Records supplied
+--
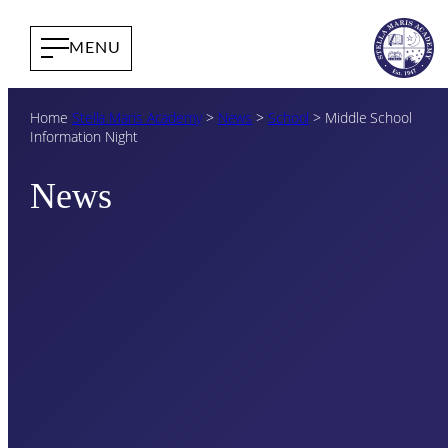
Home
Stella Maris Academy
>
News
>
School
>
Middle School
Information Night
News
+--
Job item
Please copy out the lines above word for word, leaving out the pictures.

Output for this task
Home
Stella Maris Academy
>
News
>
School
>
Middle School
Information Night
News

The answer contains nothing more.